Monday, January 08, 2018
The Pearl Thief
You know that phenomenon when you learn about something new and then suddenly it's all around you and you can't escape it? Last year I fell down this weird rabbit hole of "bogs" and stuff that gets preserved in them - first in the form of 2000 year-old-butter that was found in an Irish Bog ("What even is a bog?" is a question I asked myself back in those antediluvian days). That story was naturally a frequent topic of conversation with our foodie friends, all of whom were, of course, well-read in the subject of world-butter-revelations. Then I watched some British mystery about a body found in a bog, slightly clearing up the question of what a bog is with helpful visuals. Then I fell deeper in the rabbit hole when I happened upon a fascinating long-read in the Smithsonian about Tollund Man, which is about you guessed it: ancient human sacrifices perfectly preserved in European bogs!
THEN, seemingly unrelated to all of that, I read The Pearl Thief, which I was so invested in I ordered it straight from Across The Pond, having previously been obsessed with Elizabeth Wein's Code Name Verity, although not so much Rose Under Fire, its sequel. (For those of you keeping score, you'll notice all this news and the British publication all happened around June '17 and that is just how very, very far behind I am in my book bloggin'.) In it, Julie Beaufort-Stuart returns to her grandfather's castle-estate in Scotland for one last summer before it is sold. Julie immediately befriends some local Travellers who are long-time visitors to her family's land and thus is introduced some sympathetic and didactic history of Travellers in the area and the discrimination and abuse they often suffered. There are several mysteries that must be solved not least among them a BODY FOUND IN A BOG! (Spoiler!) Which of course I immediately knew was an ancient triple-death sacrifice.
Julie is a beloved character from Code Name Verify and it is wonderful to get to spend more time with her. The Pearl Thief precedes that story in the narrative so the reader sees the open-hearted, privileged young woman before the war. Hints of Julie's fluid sexuality are confirmed and her feisty, honest nature is further solidified.

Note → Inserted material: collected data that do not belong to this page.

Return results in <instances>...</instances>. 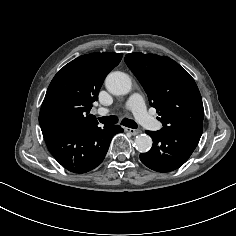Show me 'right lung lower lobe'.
I'll return each instance as SVG.
<instances>
[{"instance_id": "1", "label": "right lung lower lobe", "mask_w": 236, "mask_h": 236, "mask_svg": "<svg viewBox=\"0 0 236 236\" xmlns=\"http://www.w3.org/2000/svg\"><path fill=\"white\" fill-rule=\"evenodd\" d=\"M98 124L80 127L51 126L42 129L46 145L54 158L73 173H86L101 164L112 137L123 129Z\"/></svg>"}]
</instances>
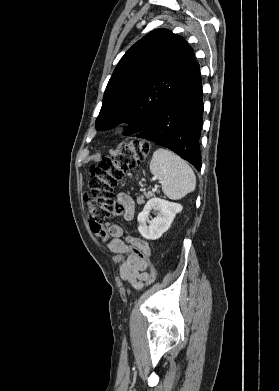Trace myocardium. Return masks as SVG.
Instances as JSON below:
<instances>
[{
    "label": "myocardium",
    "mask_w": 279,
    "mask_h": 391,
    "mask_svg": "<svg viewBox=\"0 0 279 391\" xmlns=\"http://www.w3.org/2000/svg\"><path fill=\"white\" fill-rule=\"evenodd\" d=\"M124 127H126V124H121L120 125V128L123 129Z\"/></svg>",
    "instance_id": "myocardium-1"
}]
</instances>
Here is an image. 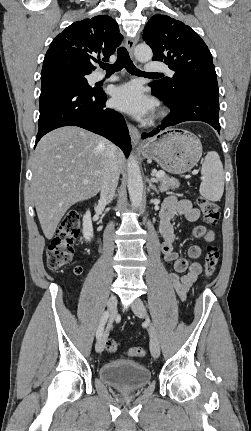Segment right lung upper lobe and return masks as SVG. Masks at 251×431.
Masks as SVG:
<instances>
[{
  "mask_svg": "<svg viewBox=\"0 0 251 431\" xmlns=\"http://www.w3.org/2000/svg\"><path fill=\"white\" fill-rule=\"evenodd\" d=\"M121 41L118 24L107 15L77 21L51 42L43 68L55 61H67L93 71L96 57L108 61Z\"/></svg>",
  "mask_w": 251,
  "mask_h": 431,
  "instance_id": "right-lung-upper-lobe-1",
  "label": "right lung upper lobe"
}]
</instances>
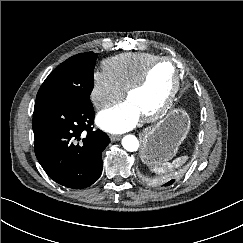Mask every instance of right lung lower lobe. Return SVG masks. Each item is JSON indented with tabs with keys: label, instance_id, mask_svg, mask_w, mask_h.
<instances>
[{
	"label": "right lung lower lobe",
	"instance_id": "98d812e1",
	"mask_svg": "<svg viewBox=\"0 0 243 243\" xmlns=\"http://www.w3.org/2000/svg\"><path fill=\"white\" fill-rule=\"evenodd\" d=\"M92 104L72 107L50 100H36L32 127L35 154L47 175L72 189L86 188L102 173L101 154L110 138L93 130Z\"/></svg>",
	"mask_w": 243,
	"mask_h": 243
}]
</instances>
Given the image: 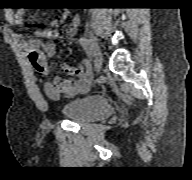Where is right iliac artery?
<instances>
[{
	"instance_id": "82829eb1",
	"label": "right iliac artery",
	"mask_w": 192,
	"mask_h": 180,
	"mask_svg": "<svg viewBox=\"0 0 192 180\" xmlns=\"http://www.w3.org/2000/svg\"><path fill=\"white\" fill-rule=\"evenodd\" d=\"M79 43L86 52L87 56L91 59L93 54L90 41L83 37L79 39Z\"/></svg>"
}]
</instances>
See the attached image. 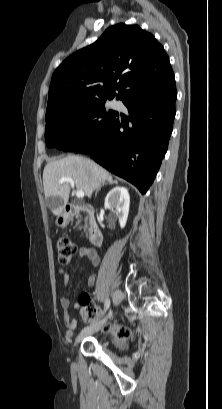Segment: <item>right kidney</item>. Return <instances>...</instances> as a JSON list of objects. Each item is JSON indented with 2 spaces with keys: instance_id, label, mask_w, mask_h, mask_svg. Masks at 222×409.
I'll return each mask as SVG.
<instances>
[{
  "instance_id": "obj_1",
  "label": "right kidney",
  "mask_w": 222,
  "mask_h": 409,
  "mask_svg": "<svg viewBox=\"0 0 222 409\" xmlns=\"http://www.w3.org/2000/svg\"><path fill=\"white\" fill-rule=\"evenodd\" d=\"M105 208L115 210L119 218L121 228H124L127 222L130 206V196L127 188L116 186L106 196Z\"/></svg>"
}]
</instances>
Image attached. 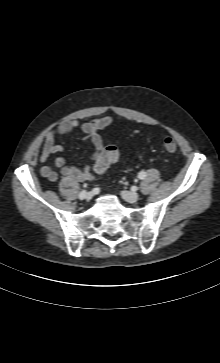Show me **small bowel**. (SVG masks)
Segmentation results:
<instances>
[{"instance_id": "small-bowel-1", "label": "small bowel", "mask_w": 220, "mask_h": 363, "mask_svg": "<svg viewBox=\"0 0 220 363\" xmlns=\"http://www.w3.org/2000/svg\"><path fill=\"white\" fill-rule=\"evenodd\" d=\"M111 123L109 117H98L89 121L79 123L77 120H67L62 122L57 128L50 130L45 138L40 161L46 162L57 153H66L64 147L56 144L58 135H65L76 128H80L85 134V140L92 143L95 151L91 158V164L83 169L74 165H66L63 158H56L55 165L59 171L53 170L50 166H43L40 174L49 181H57L59 174L77 181H94L98 169L107 167L103 164L104 137L99 131L105 129Z\"/></svg>"}]
</instances>
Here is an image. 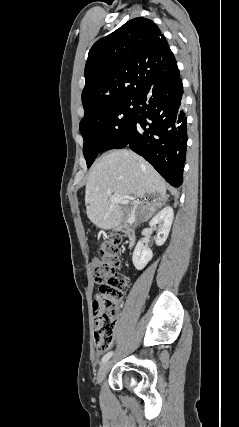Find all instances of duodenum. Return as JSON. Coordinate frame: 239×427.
I'll return each instance as SVG.
<instances>
[{
	"label": "duodenum",
	"mask_w": 239,
	"mask_h": 427,
	"mask_svg": "<svg viewBox=\"0 0 239 427\" xmlns=\"http://www.w3.org/2000/svg\"><path fill=\"white\" fill-rule=\"evenodd\" d=\"M120 230L124 233L127 238V243L131 247L135 241V230L129 226L120 227Z\"/></svg>",
	"instance_id": "obj_1"
}]
</instances>
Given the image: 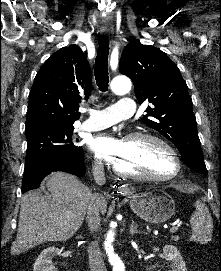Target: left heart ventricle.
Masks as SVG:
<instances>
[{
    "mask_svg": "<svg viewBox=\"0 0 221 271\" xmlns=\"http://www.w3.org/2000/svg\"><path fill=\"white\" fill-rule=\"evenodd\" d=\"M156 139L142 137L134 144L138 145L134 149L135 156H121V160L115 163V168H119V175H148L152 177H173L172 169L175 166H168L167 156L170 152H158Z\"/></svg>",
    "mask_w": 221,
    "mask_h": 271,
    "instance_id": "obj_1",
    "label": "left heart ventricle"
}]
</instances>
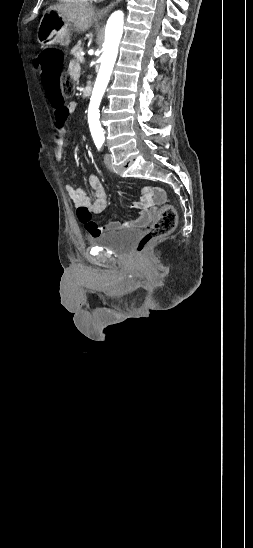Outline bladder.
I'll list each match as a JSON object with an SVG mask.
<instances>
[{"label":"bladder","mask_w":253,"mask_h":548,"mask_svg":"<svg viewBox=\"0 0 253 548\" xmlns=\"http://www.w3.org/2000/svg\"><path fill=\"white\" fill-rule=\"evenodd\" d=\"M141 235L139 229L109 231L89 238V243L110 250L115 254H126Z\"/></svg>","instance_id":"bladder-1"}]
</instances>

Although The Pearl Thief occasionally reads as if it's truly written for a younger audience, being mildly over-didactic and specifically inclusive in a way that YA books sometimes are, over-all the book was very charming and had interesting things to say about living with history and how history, naturally, informs the present. Also, Julie has Schiaparelli blouse that I spent a lot of time imagining.